During operation, anolyte may be provided into the internal anolyte chamber via a more central inlet through the bottom of the structure. Anolyte may be provided into the external anolyte chamber via a radially external inlet through the bottom of the structure. Anolyte can flow out of the inner anolyte chamber via circulation tank 162 , and anolyte can flow out of the outer anode electrolyte chamber via circulation tank 160 . Additionally, the catholyte may flow upward in container 120 and out radially outward. This flow can continue to overflow the weir 68. Weir 68 may extend around the vessel and may transport catholyte into drain channel 122 . The cathode electrolyte may flow out of the drain channel 122 to the return portion of the recirculation. The catholyte level indicator 140 may monitor the catholyte level in the drain channel 122 and/or the upper cup 76 . The catholyte level indicator 140 can be communicatively coupled to the return pump and can be ramped to a higher or lower speed as shown below to control the catholyte level. It will be understood that the terms anolyte and catholyte as used herein refer to the location of the electrolyte in the device and do not necessarily refer to any specific chemical composition of the electrolyte.

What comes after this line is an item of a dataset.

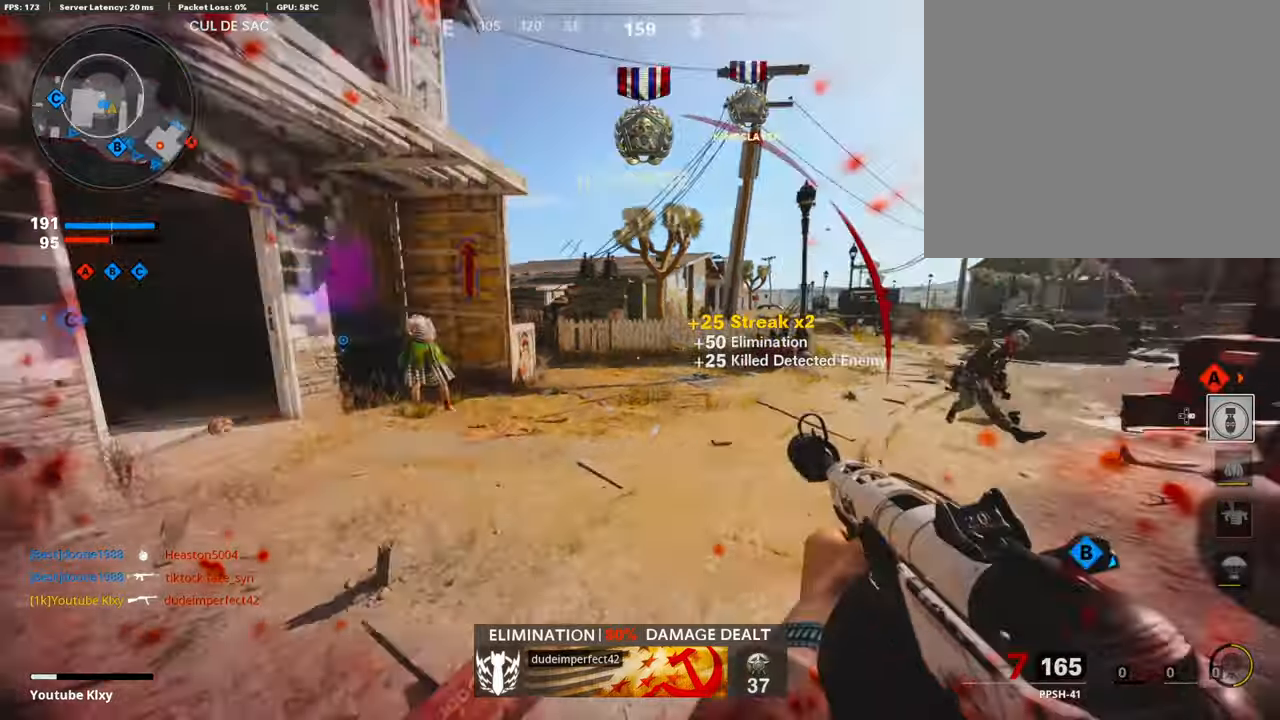
{"buttons": ["L3", "R3"], "left_stick": "up", "right_stick": "center", "events": [[16, "left_stick", "up"], [67, "right_stick", "center"], [117, "SQUARE", "down"], [202, "SQUARE", "up"], [218, "left_stick", "up-right"], [302, "right_stick", "down-right"], [387, "L3", "down"], [403, "right_stick", "center"], [454, "R3", "down"], [471, "left_stick", "up"]]}
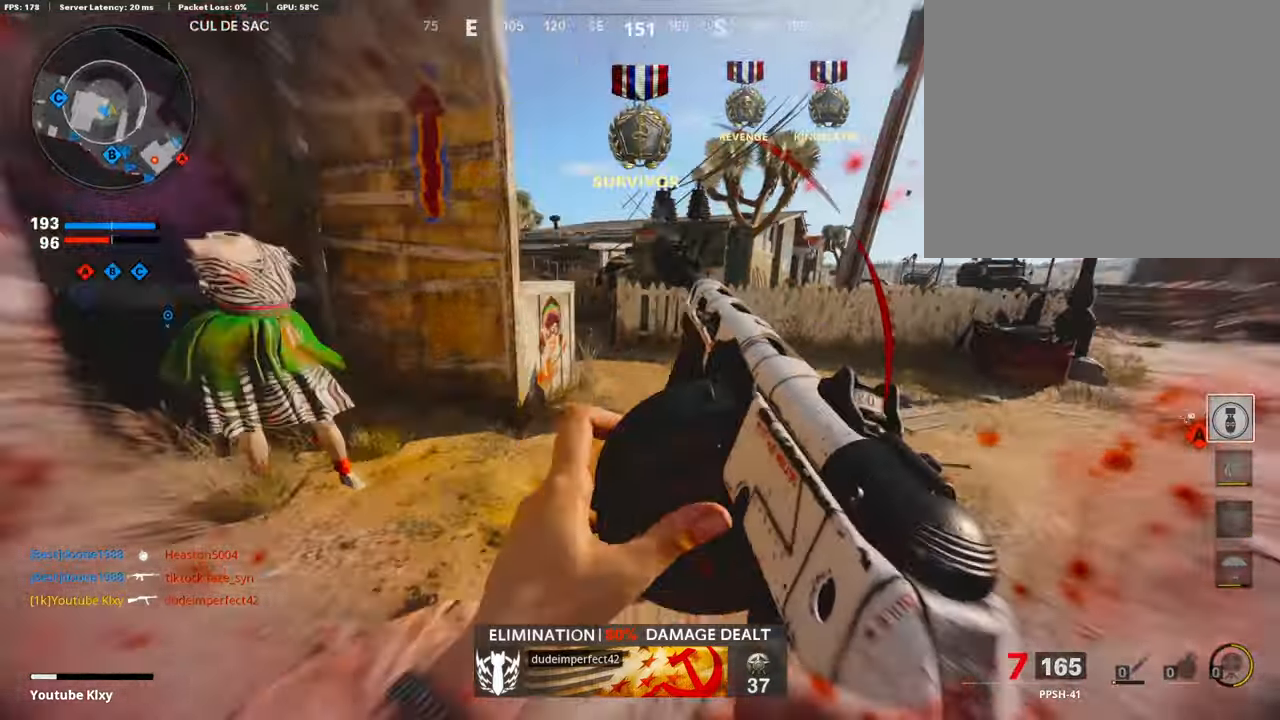
{"buttons": [], "left_stick": "up-left", "right_stick": "left", "events": [[84, "L3", "up"], [84, "R3", "up"], [84, "right_stick", "left"], [168, "L3", "down"], [168, "R3", "down"], [168, "left_stick", "up-left"], [252, "R3", "up"], [269, "L3", "up"], [319, "right_stick", "center"], [353, "CROSS", "down"], [403, "L3", "down"], [454, "CROSS", "up"], [454, "right_stick", "left"], [504, "L3", "up"]]}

Figure 3 illustrates example operations of a method 300 of operating an electroplating system in accordance with some embodiments of the present technology. This method can be performed in several processing systems, including the electroplating system 20 described above, or any other electroplating system, and can include the elements, components, or subsystems described above. Method 300 may be performed to limit bubble formation along the surface or meniscus of the catholyte and may improve plating uniformity of the wafer. Method 300 may include a number of selection operations that may or may not be particularly relevant to some embodiments of the methods of the present technology. Method 300 may be described in connection with the system illustrated in Figure 4 . Figure 4 illustrates a cross-sectional view of a portion of an electroplating system 400 in accordance with some embodiments of the present technology. The electroplating system 400 may schematically illustrate some elements of the electroplating system 20 including the container assembly 50 described above, and some elements of the electroplating system 20 may be included to help illustrate the operations performed, and are not intended to limit the present technology. The diagram shown. It will be understood that electroplating system 400 may include any of the elements previously described, as well as any number of other elements commonly used in electroplating systems.

By way of example, and described in greater detail above, electroplating system 400 may include vessel 405 . Vessel 405 may contain a plating bath, such as a catholyte, and may be sized to accommodate substrates or wafers for plating. The container may be defined by one or more of the components described above, including, for example, an upper cup 410 and a weir 415 . The catholyte can flow upward through the central channel of the upper cup as shown, and can flow radially outward in the container. As mentioned above, the catholyte can flow in multiple directions within the container. Flow may flow through weir 415 into discharge channel 420 . A drain channel 420 is formed in the chamber housing and extends around the container outside, for example, upper cup 410 and weir 415 . Additionally, the catholyte may flow through a channel formed from the upper surface of the upper cup through the upper cup and through aperture 422 into space 425 . Holes 422 are formed from these channels through the bottom of the upper cup. Space 425 is defined below upper cup 410 . Space 425 may be located between the upper cup and membrane 430, wherein the space may be located on the first surface of membrane 430. As shown, the catholyte can flow through the channels and pores into this space and can sweep along membrane 430 to receive metal ions from the anolyte. Anolyte may flow through space 435 along the second surface of membrane 430. The second surface is, for example, a surface opposite the first surface and allows the anolyte to transport metal ions through the membrane to the catholyte.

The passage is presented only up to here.